Chiya Anafarang, owner of Nanua Goat Farm, shows off a gift set of personal care products derived from goat's milk under his Nanua Goat Farm brand.
Chiya Anafarang, owner of Nanua Goat Farm, shows off a gift set of personal care products derived from goat's milk under his Nanua Goat Farm brand.

Goat’s milk diversification paying off

Corporate September 23, 2017 01:00

By SOMLUCK SRIMALEE
THE NATION
PHUKET

CHAIYA Anafarang, 48, is the third generation of his family to earn a livelihood from producing goat’s milk and meat.



But over the past year his farming operation in Phuket has begun a transformation.

Since 2016, Chaiya’s family business has collaborated with the Phuket Pracha Rath Rak Samakkee Social Enterprise to make personal care products under a value-added approach that helped to push sales of this line under the brand Nanua Goat Farm to Bt65,000 last year.

“Previously, we sold only the goat’s milk and meat and that generate income of about Bt40,000 a month on average. When we were able to sell a kid, that would add to our average income by about Bt30,000 per kid,” Chaiya said in an interview with The Nation recently.

“But when the Phuket Pracha Rath Rak Samakee Social Enterprise visited our farm last year, it suggested that we use some of our goat’s milk to make personal care products such as soap, body lotion, hand lotion, shampoo and conditioner.

“It also helped us to design packaging for our products and to create our brand and find the market for us. We were able to sell 100 gift sets of products at Bt650 each last year. And this adds to the income that we get from our main business.”

With the initial success from the sale of the personal care products beginning last year, Chaiya managed to strike a deal with Central Festival Phuket to distribute his products at a Central Festival Phuket shop in the last quarter of this year.

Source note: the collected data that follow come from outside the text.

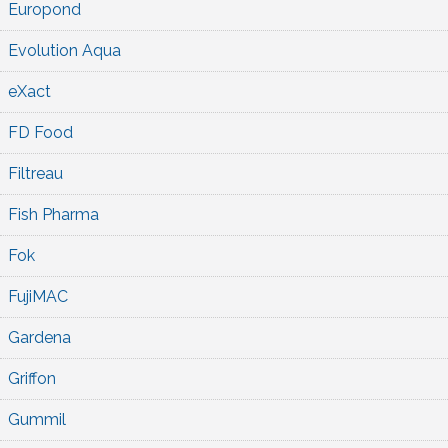
Europond
Evolution Aqua
eXact
FD Food
Filtreau
Fish Pharma
Fok
FujiMAC
Gardena
Griffon
Gummil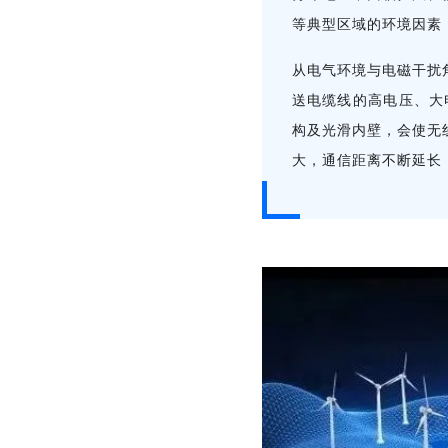
等典型区域的环境因素
从电气环境与电磁干扰
送电缆线的高电压、大
构及光滑内壁，会使无
大，通信距离不断延长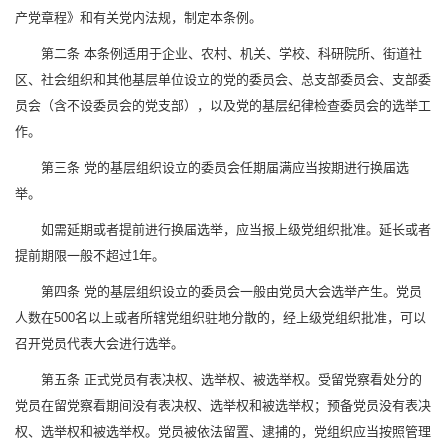
产党章程》和有关党内法规，制定本条例。
第二条 本条例适用于企业、农村、机关、学校、科研院所、街道社
区、社会组织和其他基层单位设立的党的委员会、总支部委员会、支部委
员会（含不设委员会的党支部），以及党的基层纪律检查委员会的选举工
作。
第三条 党的基层组织设立的委员会任期届满应当按期进行换届选
举。
如需延期或者提前进行换届选举，应当报上级党组织批准。延长或者
提前期限一般不超过1年。
第四条 党的基层组织设立的委员会一般由党员大会选举产生。党员
人数在500名以上或者所辖党组织驻地分散的，经上级党组织批准，可以
召开党员代表大会进行选举。
第五条 正式党员有表决权、选举权、被选举权。受留党察看处分的
党员在留党察看期间没有表决权、选举权和被选举权；预备党员没有表决
权、选举权和被选举权。党员被依法留置、逮捕的，党组织应当按照管理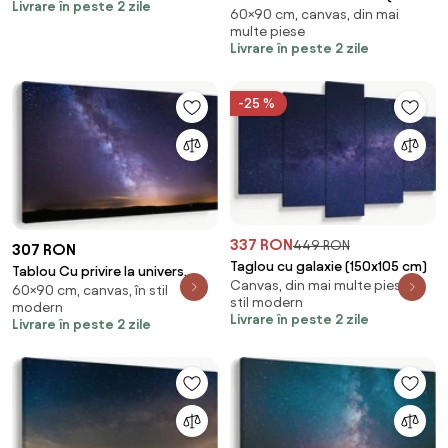
Livrare în peste 2 zile
60×90 cm, canvas, din mai
cm)
multe piese
Livrare în peste 2 zile
-25 %
337 RON
449 RON
307 RON
Taglou cu galaxie (150x105 cm)
Tablou Cu privire la univers
Canvas, din mai multe piese, în
60×90 cm, canvas, în stil
(90x60 cm)
stil modern
modern
Livrare în peste 2 zile
Livrare în peste 2 zile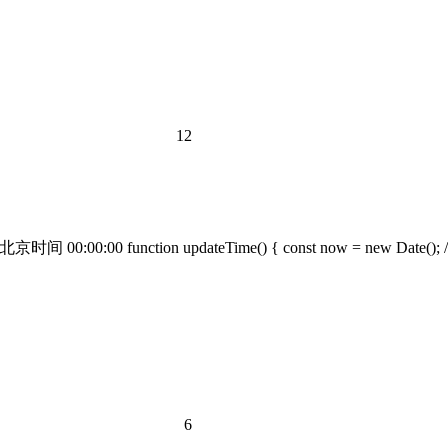
12
0:00 function updateTime() { const now = new Date(); // G
6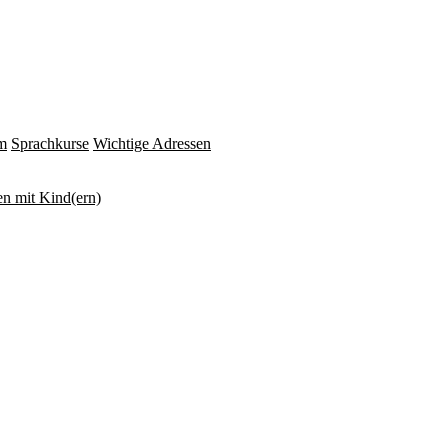
m
Sprachkurse
Wichtige Adressen
n mit Kind(ern)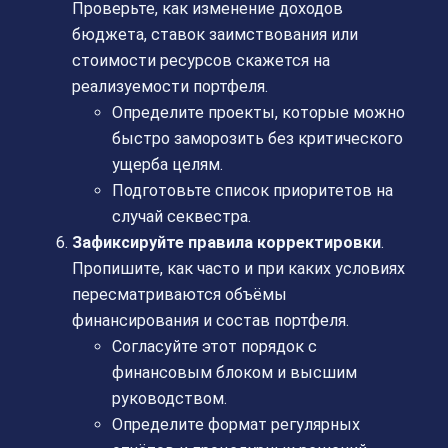
Проверьте, как изменение доходов
бюджета, ставок заимствования или
стоимости ресурсов скажется на
реализуемости портфеля.
Определите проекты, которые можно
быстро заморозить без критического
ущерба целям.
Подготовьте список приоритетов на
случай секвестра.
Зафиксируйте правила корректировки
.
Пропишите, как часто и при каких условиях
пересматриваются объёмы
финансирования и состав портфеля.
Согласуйте этот порядок с
финансовым блоком и высшим
руководством.
Определите формат регулярных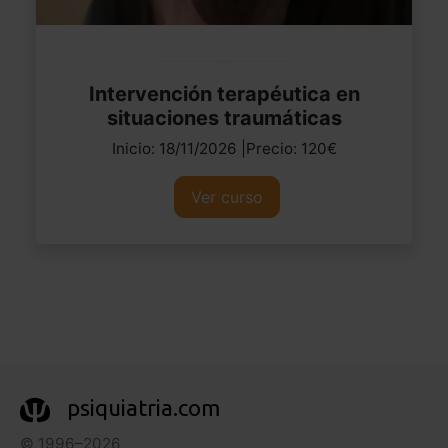
Intervención terapéutica en
situaciones traumáticas
Inicio: 18/11/2026 |Precio: 120€
Ver curso
psiquiatria.com
© 1996–2026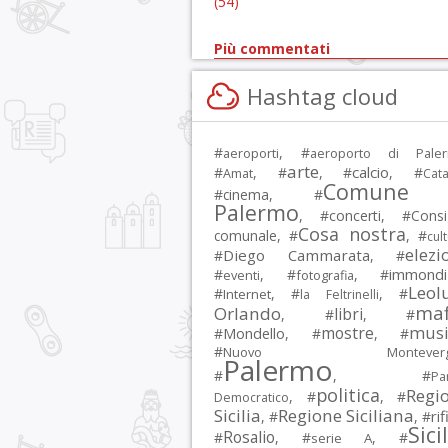
(54)
Più commentati
Hashtag cloud
#
, #
aeroporti
aeroporto di Pale
arte
calcio
#
, #
, #
, #
Amat
Cata
Comune 
#
cinema
, #
Palermo
, #
concerti
, #
Consi
Cosa nostra
comunale
, #
, #
cul
elezi
Diego Cammarata
#
, #
immondi
#
, #
, #
eventi
fotografia
Leol
#
, #
, #
Internet
la Feltrinelli
maf
Orlando
libri
, #
, #
musi
mostre
#
Mondello
, #
, #
#
Nuovo Montevergi
Palermo
#
, #
Par
politica
Regi
, #
, #
Democratico
Sicilia
Regione Siciliana
rif
, #
, #
Sici
Rosalio
#
, #
, #
serie A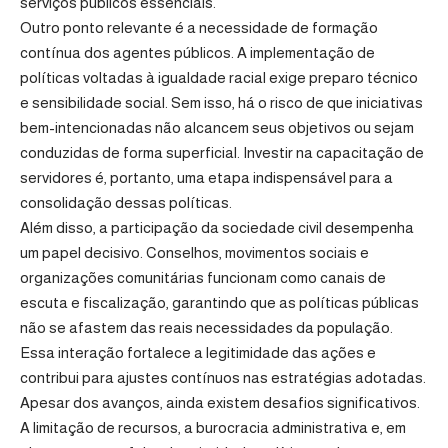
serviços públicos essenciais.
Outro ponto relevante é a necessidade de formação
contínua dos agentes públicos. A implementação de
políticas voltadas à igualdade racial exige preparo técnico
e sensibilidade social. Sem isso, há o risco de que iniciativas
bem-intencionadas não alcancem seus objetivos ou sejam
conduzidas de forma superficial. Investir na capacitação de
servidores é, portanto, uma etapa indispensável para a
consolidação dessas políticas.
Além disso, a participação da sociedade civil desempenha
um papel decisivo. Conselhos, movimentos sociais e
organizações comunitárias funcionam como canais de
escuta e fiscalização, garantindo que as políticas públicas
não se afastem das reais necessidades da população.
Essa interação fortalece a legitimidade das ações e
contribui para ajustes contínuos nas estratégias adotadas.
Apesar dos avanços, ainda existem desafios significativos.
A limitação de recursos, a burocracia administrativa e, em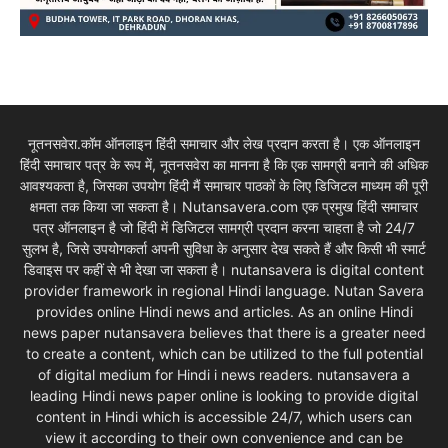
नूतनसवेरा.कॉम ऑनलाइन हिंदी समाचार और लेख प्रदान करता है। एक ऑनलाइन
हिंदी समाचार पत्र के रूप में, नूतनसवेरा का मानना है कि एक सामग्री बनाने की अधिक
आवश्यकता है, जिसका उपयोग हिंदी मैं समाचार पाठकों के लिए डिजिटल माध्यम की पूरी
क्षमता तक किया जा सकता है। Nutansavera.com एक प्रमुख हिंदी समाचार
पत्र ऑनलाइन है जो हिंदी में डिजिटल सामग्री प्रदान करना चाहता है जो 24/7
सुलभ है, जिसे उपयोगकर्ता अपनी सुविधा के अनुसार देख सकते हैं और किसी भी स्मार्ट
डिवाइस पर कहीं से भी देखा जा सकता है। nutansavera is digital content
provider framework in regional Hindi language. Nutan Savera
provides online Hindi news and articles. As an online Hindi
news paper nutansavera believes that there is a greater need
to create a content, which can be utilized to the full potential
of digital medium for Hindi i news readers. nutansavera a
leading Hindi news paper online is looking to provide digital
content in Hindi which is accessible 24/7, which users can
view it according to their own convenience and can be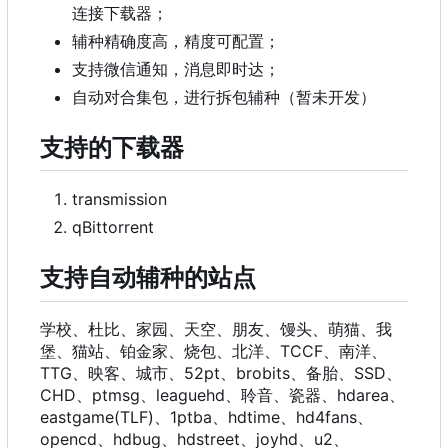
连接下载器；
辅种精确度高，精度可配置；
支持微信通知，消息即时达；
自动对合集包，进行拆包辅种（暂未开发）
支持的下载器
transmission
qBittorrent
支持自动辅种的站点
学校、杜比、家园、天空、朋友、馒头、萌猫、我
堡、猫站、铂金家、烧包、北洋、TCCF、南洋、
TTG、映客、城市、52pt、brobits、备胎、SSD、
CHD、ptmsg、leaguehd、聆音、瓷器、hdarea、
eastgame(TLF)、1ptba、hdtime、hd4fans、
opencd、hdbug、hdstreet、joyhd、u2、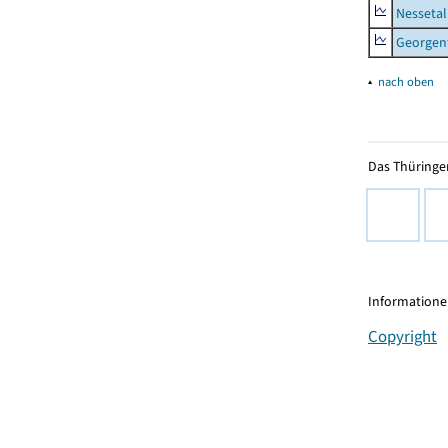
Nessetal
Georgen
▴
nach oben
Das Thüringer
Informationen
Copyright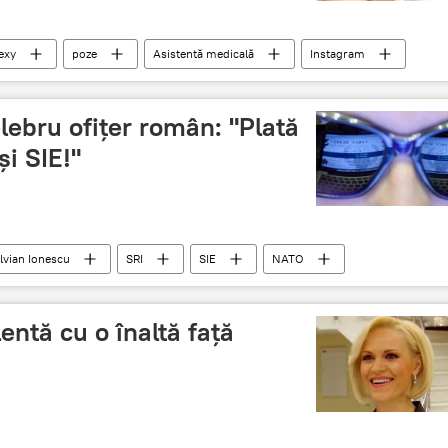
exy
poze
Asistentă medicală
Instagram
lebru ofițer român: "Plată
și SIE!"
ilvian Ionescu
SRI
SIE
NATO
Ofițer
Informații
Atac cibernetic 2017
lentă cu o înaltă față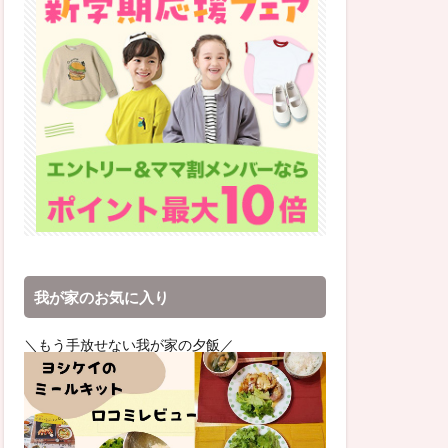
我が家のお気に入り
＼もう手放せない我が家の夕飯／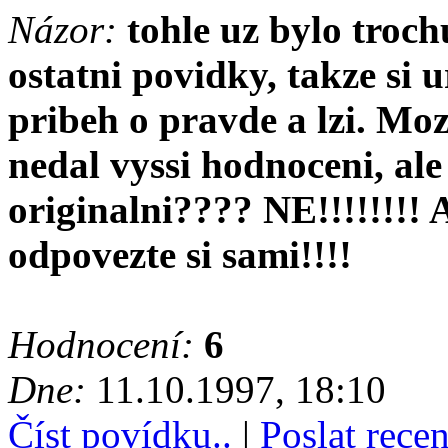
Názor:
tohle uz bylo troch
ostatni povidky, takze si ur
pribeh o pravde a lzi. Moz
nedal vyssi hodnoceni, al
originalni???? NE!!!!!!!!
odpovezte si sami!!!!
Hodnocení:
6
Dne:
11.10.1997, 18:10
Číst povídku..
|
Poslat rece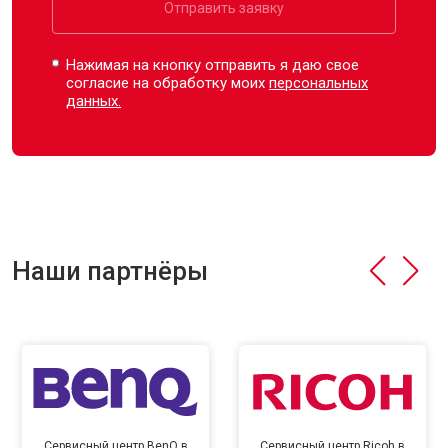
Отправить заявку
Нажимая на кнопку отправить я даю свое
согласие на обработку моих
персональных
данных.
Наши партнёры
Сервисный центр BenQ в
Сервисный центр Ricoh в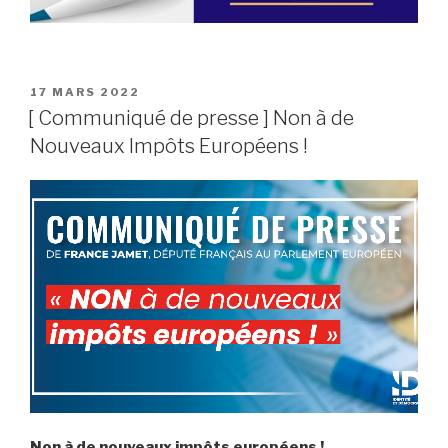
PUBLIÉ
17 MARS 2022
LE
[ Communiqué de presse ] Non à de
Nouveaux Impôts Européens !
Non à de nouveaux impôts européens !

This is part of his efforts to double the sales growth for the personal care products this year, compared with the previous year.

Chaiya said that although the personal care products were yet to significantly boost the family’s income, he was confident that in time they would have strong potential for growth. “We have learned how to create added value from our raw materials, such as the goat’s milk and meat. This generates profits for us and the challenge is for us to develop other new products to serve the demands of our customers,” he said.

Chaiya said he had joined up with the Phuket Pracha Rath Rak Sammakee Social Enterprise in order to research and develop new products based on the goat’s milk and meat, and to develop packaging with a more modern look that is in tune with customers’ lifestyles.

“I cannot to do everything on my own as I only a farmer,” Chaiya said. “I do not have knowledge about the technology and innovations required to produce value-added products from our raw materials, the goat’s milk and meat. 

“When the Phuket Pracha Rath Rak Samakee Social Enterprise linked up with us last year, that helped us to create more value-added products and also to help us with the packaging and to find the distribution channels for our products.

“This cooperation has helped me to improve my situation from being a farmer selling raw materials only to now become an entrepreneur with more business channels that will improve our income over the long term.”